= Tapir Mountain Nature Reserve =

Protected area in Belize

Tapir Mountain Nature Reserve is a protected area in Belize, Central America. It falls under category (Ia) of the International Union for Conservation of Nature protected areas categories. It is managed by the Belize Forest Department and co-managed by the Belize Karst Habitat Conservation.
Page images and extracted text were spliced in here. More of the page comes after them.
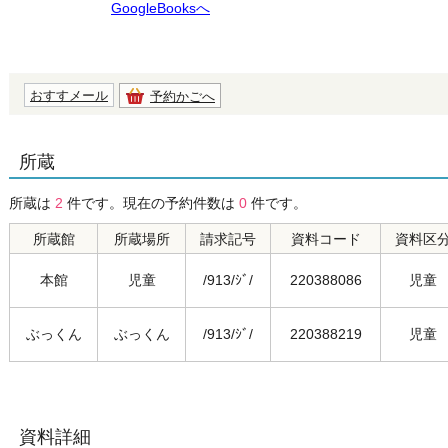
GoogleBooksへ
おすすメール
予約かごへ
所蔵
所蔵は
2
件です。現在の予約件数は
0
件です。
所蔵館
所蔵場所
請求記号
資料コード
資料区
本館
児童
/913/ｼﾞ/
220388086
児童
ぶっくん
ぶっくん
/913/ｼﾞ/
220388219
児童
資料詳細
== About Tapir Mountain Nature Reserve ==
Tapir Mountain Nature Reserve (TMNR), Belize's very first nature reserve, comprises 6,286 acres of pristine lowland tropical evergreen forest on limestone (karstic) soils. Nestled in the lowland foothills below the north-facing escarpment of the Maya Mountains Massif, it is located a mere eight miles southwest of Belmopan, Belize's capital, and five miles south of the Western Highway corridor that connects Belize City with the Guatemalan border. TMNR lies entirely within the Belize River watershed and provides significant protection of the Barton Creek and Roaring Creek sub-watersheds. Barton Creek partially defines TMNR's western boundary and Roaring Creek its eastern boundary. The undisturbed forested landscapes of TMNR drain into these two creeks, providing a significant watershed buffer for the downstream communities of Teakettle, Ontario, and Blackman Eddy. Characteristic landscape features of the reserve's rugged limestone topography include sinkholes and underground streams and caves formed from erosion of the porous karstic layer. Water can be scarce in this karst landscape, especially during the dry months, during which smaller streams that emerge as springs within the hill slopes, retreat underground. Due to reduced rainfall and seasonally dry conditions, forests on limestone tend to have species adapted to drought conditions.
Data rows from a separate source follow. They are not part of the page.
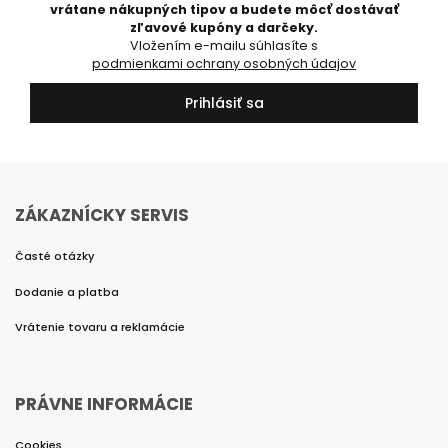
vrátane nákupných tipov a budete môcť dostávať
zľavové kupóny a darčeky.
Vložením e-mailu súhlasíte s
podmienkami ochrany osobných údajov
Prihlásiť sa
ZÁKAZNÍCKY SERVIS
Časté otázky
Dodanie a platba
Vrátenie tovaru a reklamácie
PRÁVNE INFORMÁCIE
Cookies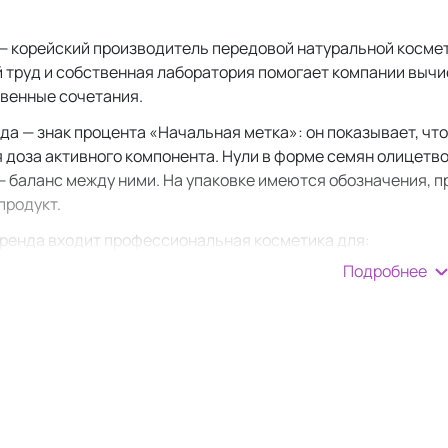
e — корейский производитель передовой натуральной косме
 труд и собственная лаборатория помогает компании вычи
венные сочетания.
да — знак процента «Начальная метка»: он показывает, ч
 доза активного компонента. Нули в форме семян олицетво
 — баланс между ними. На упаковке имеются обозначения, п
продукт.
 бренда входит профессиональная косметика для:
Подробнее
вления кожи.
За счет большого содержания пробиотиков 
 кожи;
за проблемной кожей.
Себорегулирующие комплексы препя
нов;
за чувствительной кожей.
Ампулы с экстрактом чайного д
женность, глубже увлажняют и питают. Чайное дерево мати
 с тусклостью кожи.
Маски с прополисом и маточным мол
нами;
== Communities Adjacent to Tapir Mountain Nature Reserve ==
The primary stakeholder communities of TMNR are located on the Western Highway. These include Teakettle (population: 1,747), Ontario (population: 775) and Blackman Eddy (population: 534). Their primary focus is agricultural activities and employment in the tourism sector. Other communities also considered in the area include Upper and Lower Barton Creek (populations: 380 and 193 respectively) and El Progresso-7 Miles (population: 483). All three are farming communities.

== Biodiversity ==
The forest ecosystems of TMNR support a rich diversity of flora and fauna with perhaps as many as a thousand species of plants (of which only a fraction have been documented to date), at least 55 mammal species, and more than 340 species of birds (and counting). The reserve protects two of Belize's high-risk species – Geoffroy's spider monkey and white-lipped peccary. Three species – Baird's tapir, Geoffroy's spider monkey, and Yucatán black howler Monkey are globally ‘Endangered’ under IUCN classification, and one (White-lipped Peccary) is classified as ‘Vulnerable’. TMNR has also been identified as an important wintering habitat for migratory bird species and as an important forest foraging site for the critically endangered orange-breasted falcon, which nests in the Mountain Pine Ridge three miles to the south.